After that, "I was so many places," Sister Juanita says. "St. Vincent de Paul in Newport, St. Michael in Kalida (Ohio), Holy Spirit in Newport for 16 years, Corbin for 8, St. Philip here in Melbourne for 2 years, St. Aloysius in Covington for 2, St. Bernard in Dayton.... I was principal for 31 years and taught every grade from first to eighth."

Sister Juanita's primary concern has always been for her students. When four Newport schools were being merged, she recruited teachers from each of the closing schools to work at the junior high, where she was principal. "That was a lot of work, and a lot of heartbreak for the kids. They needed to feel wanted and loved. I wanted to make sure they had at least one familiar face among the staff after the merger."

Through the years, Sister Juanita has collected a wall full of awards and a scrapbook of accolades. She was named Outstanding Woman of Northern Kentucky in 1997 and received an outstanding service award from the Diocese of Covington, Kentucky. The schools where she worked were likewise showered with honors, for everything from academic achievement to multicultural events.

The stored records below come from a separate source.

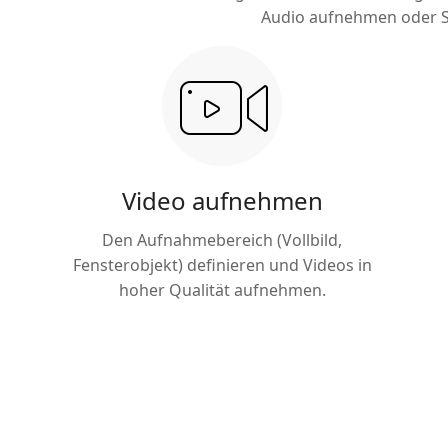
Audio aufnehmen oder Scr
Video aufnehmen
Den Aufnahmebereich (Vollbild,
Fensterobjekt) definieren und Videos in
hoher Qualität aufnehmen.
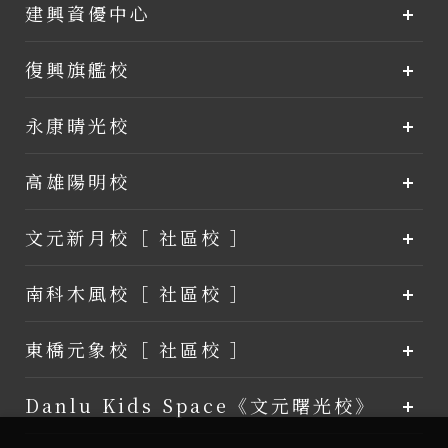
建興資優中心
復興旗艦校
永康晴光校
高雄陽明校
文元新月校［ 社區校 ］
南科木風校［ 社區校 ］
東橋元象校［ 社區校 ］
Danlu Kids Space《文元曙光校》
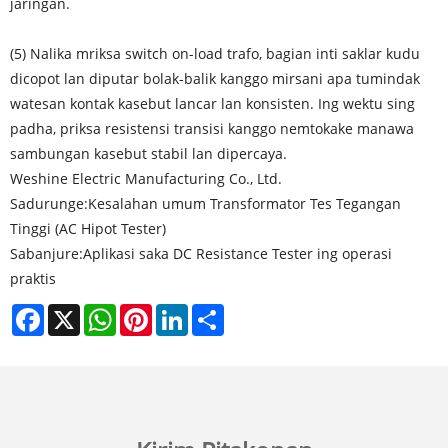
jaringan.
(5) Nalika mriksa switch on-load trafo, bagian inti saklar kudu
dicopot lan diputar bolak-balik kanggo mirsani apa tumindak
watesan kontak kasebut lancar lan konsisten. Ing wektu sing
padha, priksa resistensi transisi kanggo nemtokake manawa
sambungan kasebut stabil lan dipercaya.
Weshine Electric Manufacturing Co., Ltd.
Sadurunge:
Kesalahan umum Transformator Tes Tegangan
Tinggi (AC Hipot Tester)
Sabanjure:
Aplikasi saka DC Resistance Tester ing operasi
praktis
Facebook
X
WhatsApp
Pinterest
LinkedIn
Share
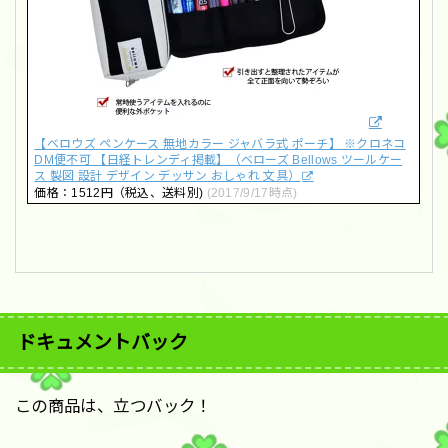
【ベロウズ ペンケース 無地カラー ジャバラ式 ポーチ】 ※クロネコ
DM便不可 【日経トレンディ掲載】（ベローズ Bellows ツールケー
ス 製図 設計 デザイン デッサン おしゃれ 文具）
価格：1512円（税込、送料別)
(2017/9/17時点)
ドキュメントバック
この商品は、立つバック！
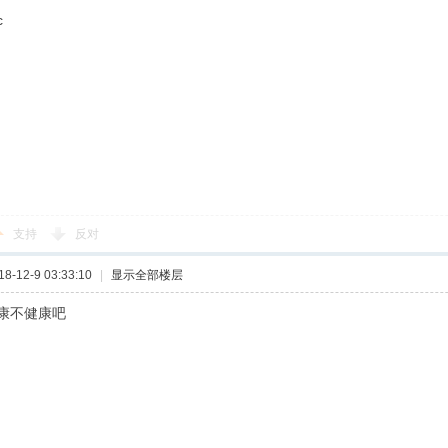
c
支持
反对
-12-9 03:33:10
|
显示全部楼层
康不健康吧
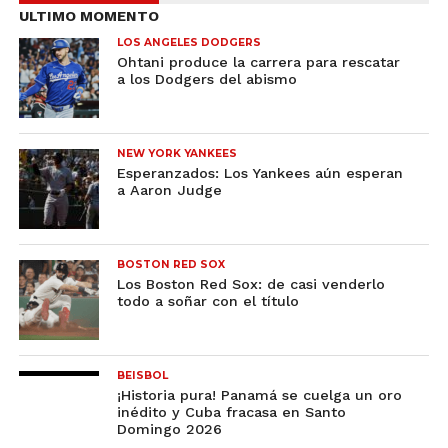
ULTIMO MOMENTO
LOS ANGELES DODGERS
Ohtani produce la carrera para rescatar
a los Dodgers del abismo
NEW YORK YANKEES
Esperanzados: Los Yankees aún esperan
a Aaron Judge
BOSTON RED SOX
Los Boston Red Sox: de casi venderlo
todo a soñar con el título
BEISBOL
¡Historia pura! Panamá se cuelga un oro
inédito y Cuba fracasa en Santo
Domingo 2026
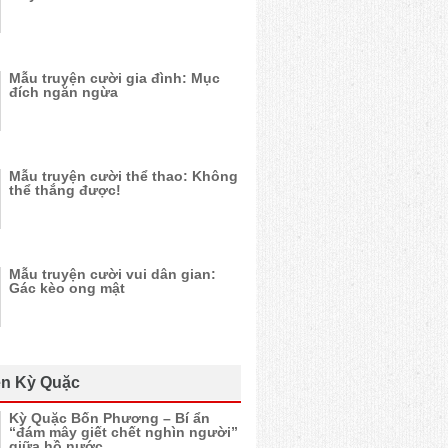
Mẫu truyện cười gia đình: Mục
đích ngăn ngừa
Mẫu truyện cười thể thao: Không
thể thắng được!
Mẫu truyện cười vui dân gian:
Gác kèo ong mật
n Kỳ Quặc
Kỳ Quặc Bốn Phương – Bí ẩn
“đám mây giết chết nghìn người”
giữa hồ nước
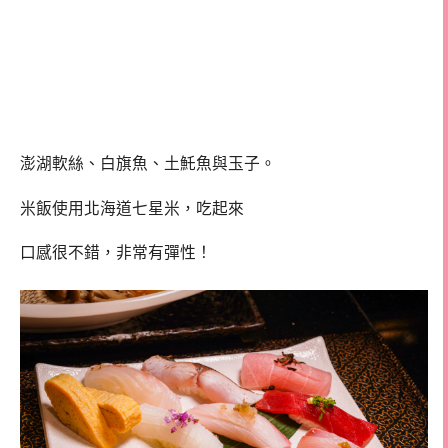
澎湖軟絲、白旗魚、土魠魚與玉子。
米飯使用北海道七星米，吃起來
口感很不錯，非常有彈性！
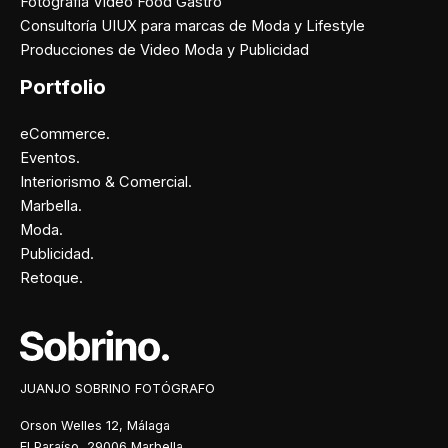
Fotografía Video Food Gastro
Consultoría UIUX para marcas de Moda y Lifestyle
Producciones de Video Moda y Publicidad
Portfolio
eCommerce.
Eventos.
Interiorismo & Comercial.
Marbella.
Moda.
Publicidad.
Retoque.
Facebook
Instagram
X
Pinterest
JUANJO SOBRINO FOTÓGRAFO
Orson Welles 12, Málaga
El Paraíso, 29006 Marbella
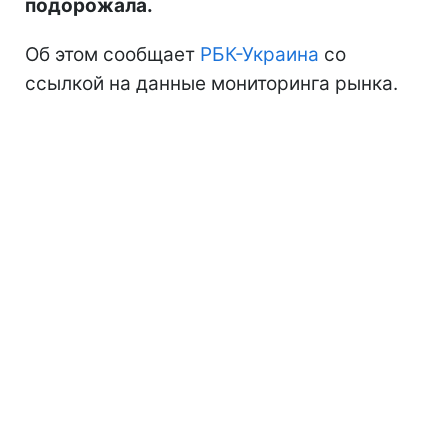
подорожала.
Об этом сообщает
РБК-Украина
со
ссылкой на данные мониторинга рынка.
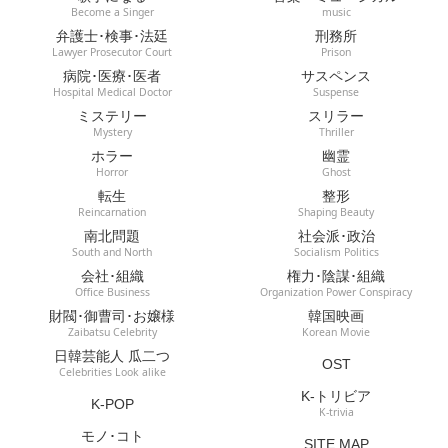
Become a Singer
music
弁護士･検事･法廷
刑務所
Lawyer Prosecutor Court
Prison
病院･医療･医者
サスペンス
Hospital Medical Doctor
Suspense
ミステリー
スリラー
Mystery
Thriller
ホラー
幽霊
Horror
Ghost
転生
整形
Reincarnation
Shaping Beauty
南北問題
社会派･政治
South and North
Socialism Politics
会社･組織
権力･陰謀･組織
Office Business
Organization Power Conspiracy
財閥･御曹司･お嬢様
韓国映画
Zaibatsu Celebrity
Korean Movie
日韓芸能人 瓜二つ
OST
Celebrities Look alike
K-トリビア
K-POP
K-trivia
モノ･コト
SITE MAP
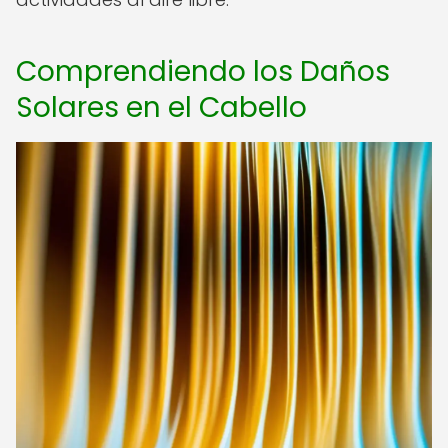
Comprendiendo los Daños
Solares en el Cabello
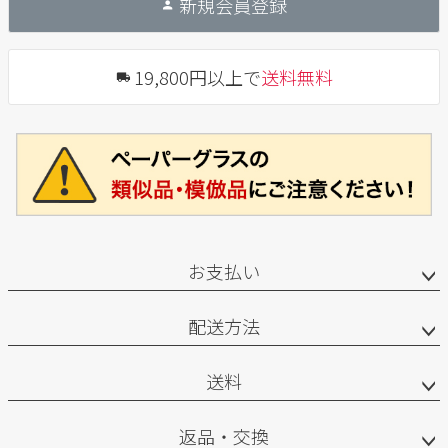
新規会員登録
19,800円以上で
送料無料
お支払い
配送方法
送料
返品・交換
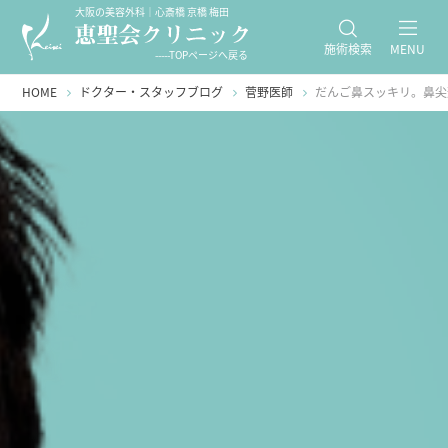
大阪の美容外科｜心斎橋 京橋 梅田
施術検索
MENU
-----TOPページへ戻る
HOME
ドクター・スタッフブログ
菅野医師
だんご鼻スッキリ。鼻尖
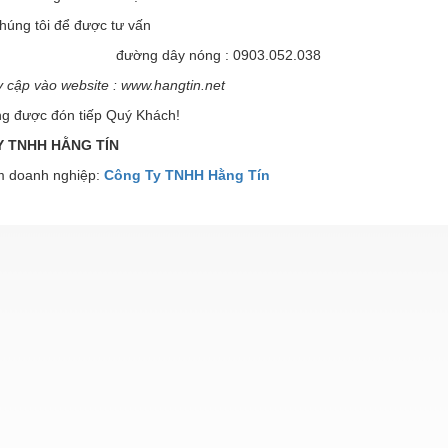
chúng tôi để được tư vấn
g dây nóng : 0903.052.038
y cập vào website : www.hangtin.net
ng được đón tiếp Quý Khách!
 TNHH HẰNG TÍN
 doanh nghiệp:
Công Ty TNHH Hằng Tín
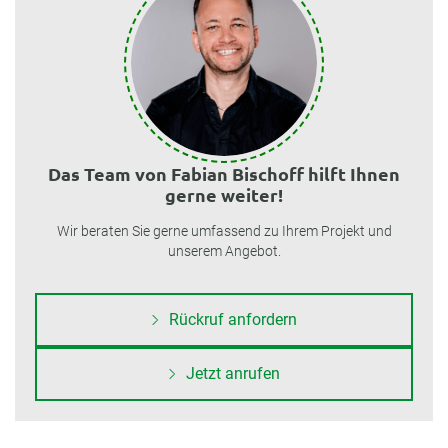
Das Team von Fabian Bischoff hilft Ihnen
gerne weiter!
Wir beraten Sie gerne umfassend zu Ihrem Projekt und
unserem Angebot.
Rückruf anfordern
Jetzt anrufen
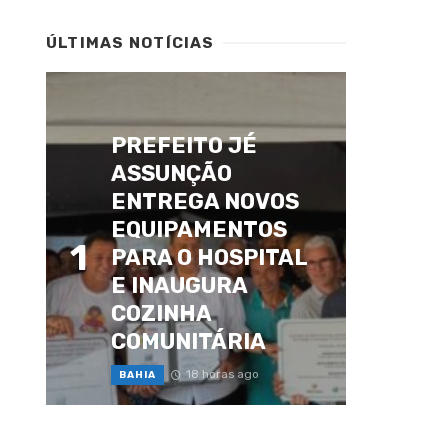
ÚLTIMAS NOTÍCIAS
PREFEITO JÉ
ASSUNÇÃO
ENTREGA NOVOS
EQUIPAMENTOS
1
PARA O HOSPITAL
E INAUGURA
COZINHA
COMUNITÁRIA
18 horas ago
BAHIA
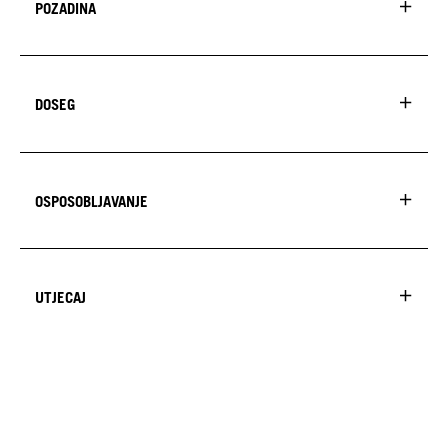
POZADINA
DOSEG
OSPOSOBLJAVANJE
UTJECAJ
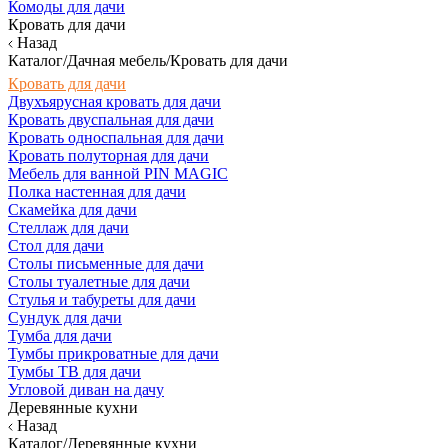
Комоды для дачи
Кровать для дачи
Назад
Каталог/Дачная мебель/Кровать для дачи
Кровать для дачи
Двухъярусная кровать для дачи
Кровать двуспальная для дачи
Кровать односпальная для дачи
Кровать полуторная для дачи
Мебель для ванной PIN MAGIC
Полка настенная для дачи
Скамейка для дачи
Стеллаж для дачи
Стол для дачи
Столы письменные для дачи
Столы туалетные для дачи
Стулья и табуреты для дачи
Сундук для дачи
Тумба для дачи
Тумбы прикроватные для дачи
Тумбы ТВ для дачи
Угловой диван на дачу
Деревянные кухни
Назад
Каталог/Деревянные кухни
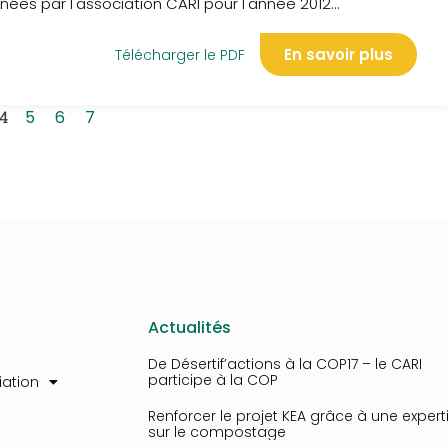
ées par l'association CARI pour l'année 2012...
En savoir plus
Télécharger le PDF
4
5
6
7
Actualités
De Désertif’actions à la COP17 – le CARI
participe à la COP
iation
Renforcer le projet KEA grâce à une expert
sur le compostage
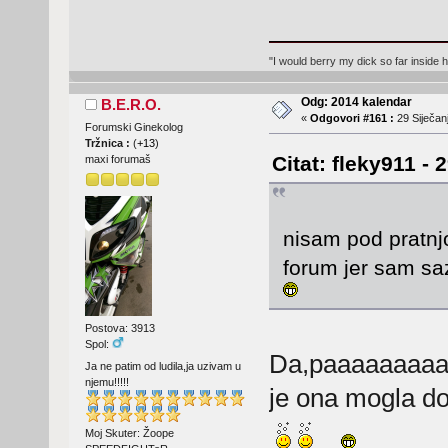
"I would berry my dick so far inside 
Odg: 2014 kalendar
B.E.R.O.
«
Odgovori #161 :
29 Siječanj
Forumski Ginekolog
Tržnica :
(
+13
)
Citat: fleky911 - 
maxi forumaš
nisam pod prat
forum jer sam sa
Postova: 3913
Spol:
Da,paaaaaaaaaa
Ja ne patim od ludila,ja uzivam u
njemu!!!!!
je ona mogla doc
Moj Skuter: Žoope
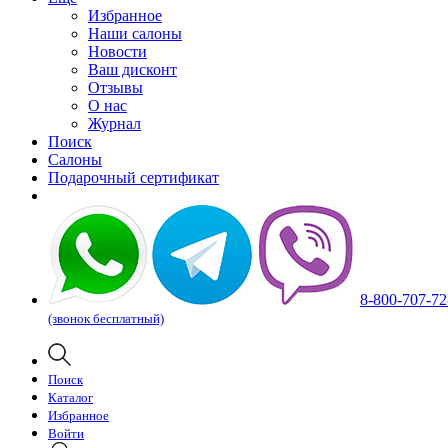
Избранное
Наши салоны
Новости
Ваш дисконт
Отзывы
О нас
Журнал
Поиск
Салоны
Подарочный сертификат
8-800-707-72
(звонок бесплатный)
Поиск
Каталог
Избранное
Войти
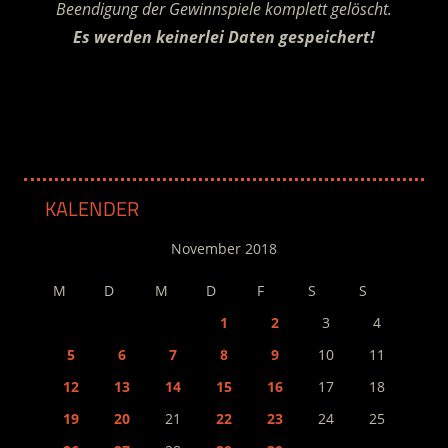
Beendigung der Gewinnspiele komplett gelöscht.
Es werden keinerlei Daten gespeichert!
.
KALENDER
November 2018
M
D
M
D
F
S
S
1
2
3
4
5
6
7
8
9
10
11
12
13
14
15
16
17
18
19
20
21
22
23
24
25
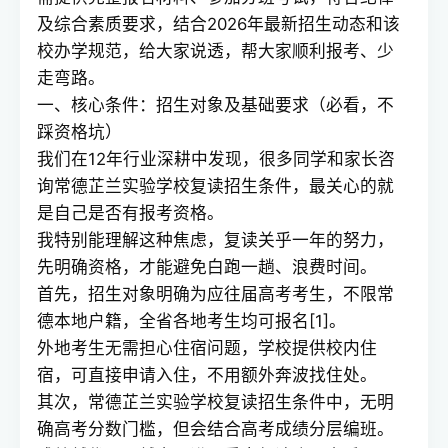
及综合素质要求，结合2026年最新招生动态和该
校办学规范，给大家说透，帮大家顺利报考、少
走弯路。
一、核心条件：招生对象及基础要求（必看，不
踩资格坑）
我们在12年行业深耕中发现，很多同学和家长咨
询常德芷兰实验学校复读招生条件，最关心的就
是自己是否有报考资格。
我特别能理解这种焦虑，复读关乎一年的努力，
先明确资格，才能避免白跑一趟、浪费时间。
首先，招生对象明确为应往届高考考生，不限常
德本地户籍，全省各地考生均可报名[1]。
外地考生无需担心住宿问题，学校提供校内住
宿，可直接申请入住，不用额外奔波找住处。
其次，常德芷兰实验学校复读招生条件中，无明
确高考分数门槛，但会结合高考成绩分层编班。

"Not quite a third of our students [at St. Camillus] were Catholic," she says. Many residents of the area had international roots and sent their children to St. Camillus for an excellent education. " We had students from countries around the world, including Sri Lanka, Hong Kong, India, and the Philippines. We had a lot of parents who were very involved, too, so it made for a rich learning experience."

"We won many, many awards over the years," Sister Juanita says. "We [the Congregation of Divine Providence] celebrated 100 years in Corbin while I was there. They gave us the key to the city. When a public school was built on the former site of St. Camillus, they kept a small remnant of our building in a park there. They always said that they could not be the school they are today if it weren't for the Sisters and St. Camillus."

Sister Juanita is now the assistant animator at Holy Family Home in Melbourne, Kentucky. She organizes outings and activities, prepares the dining room for celebrations, and works to enhance the Sisters' lives in many ways.

Two other Nadicksbernd sisters are also CDPs living at Holy Family, and Sister Juanita's brother, Father Elmer Nadicksbernd, SVD, serves as chaplain for the community.

Even with 60 years of consecrated life, how has one woman managed to make an impact on so many people, in so many places? Sister Juanita offers this perspective:

"You just do it without knowing it. You just do your job and later--maybe--you find out what it meant to people."